Bir insanın kanına daha girmişti. Ben balayında çok eğlendiğimizi, güzel vakit geçirdiğimizi zannerderken o insanların canını almakla meşgulmüş…

Artık emindim. Daha fazla burada kalamzdım. Kalbimin sızladığı bu şehirde yaşamak beni yoracaktı. Bugün bu ülkeyi terk edecektim…

Yadigar Ablaya doktor serum takıp gitmişti. Aldığı ilaçlı serum onu uyutmuştu. Aren birazdan şirkete gidecekti. Salonda koltukta otururken yanıma gelmişti.

“ Şirkete gitmeyecek misin?”

“ Yok iyi hissetmiyorum!”

“ Neler yapacaksın bugün?”

“ Yasmin’e uğrarım evdeymiş. Kızlar da oraya gelecek sanırım.” Dememle kafasını sallamıştı. Eğilip alnımdan öpmüş ve evden çıkmıştı.

Aren şirkete gider gitmez yatak odasına gidip telefonumdan Sofia’yı aradım. İkinci çalışta hemen açmıştı.

“ Alo güzellik beni mi özledin sabahın köründe!” Sofia’nıın neşeli sesini es geçerek direkt konuya girdim.

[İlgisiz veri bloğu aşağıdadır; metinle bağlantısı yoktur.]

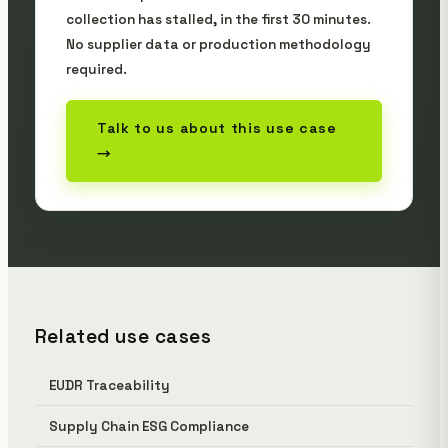
collection has stalled, in the first 30 minutes.
No supplier data or production methodology
required.
Talk to us about this use case
→
Related use cases
EUDR Traceability
Supply Chain ESG Compliance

“ Sofia, üç saate oraya geleceğim. Bana küçük bir çanta hazırla. Sahte kimlikleri ve pasaportları çıkar. Nakit para da koymayı unutma! Hepsi benim kasada var biliyorsun!”

“ Aylin neler oluyor?”

“ Sofia vakit yok lütfen, gelince anlatırım. Benim için en yakın uçak saatlerini de araşıtırır mısın? Almanya da durmayacağım.”

“ Aylin beni korkutuyorsun!”

“ Söz gelince anlatacağım çabuk ol ve benden başka kimseyle muhatap olma!” deyip cevap beklemeden telefonu kapatmıştım.

Çantamı aldığım gibi hızla evden çıktım. Korkut kapıda beni karşılamıştı. Korkut’un gelmemesi gerekiyordu. Gülümseyerek arabaya gitmemle peşimden geldiğinde göz devirdim.

“ Korkut senin gelmene gerek yok Keskin’in evine gidiyorum orada yeterince adam var zaten.”

“ Yenge ama abim bana bir bilgi vermedi.”

“ Ben veriyorum ya Korkut, bir de abine gerek yok!” dediğimde ısrar etmemiş kafasını sallamıştı.

Hızla arabaya binip evden uzaklaştım. Yasmin’e gidiyordum. O her şeyi bana itiraf edecekti.. Etmek zorundaydı.. Az da olsa hatrım varsa bunu yapmak zorundaydı…

Yarım saatlik yolculuk sonrası Yasmin’in evinin bahçesine park ettim. Arabadan inip zile basmamla beklemeye başladım. Kapıyı evdeki çalışan orta yaşlı eşarplı bir kadın açmıştı. Gülümseyip içeriye davet etmesi ile girdim.

“ Yasmin nerede?”

“ Deniz’i uyutuyor, siz oturun ben çağırayım” diyen kadına gülümseyip koltuğa oturdum.

Kadın içeriye gitmişti. Midem biraz bulanıyordu. Ellerim titriyordu. Derin nefesler alıp beklemeye başladım.

Çok geçmeden Yasmin gülerek gelmişti. Bana doğru gelip sarılmak istemesiyle ayağa kalktım ve ellerimle durmasını sağladım. Bu hareketime şaşırmıştı.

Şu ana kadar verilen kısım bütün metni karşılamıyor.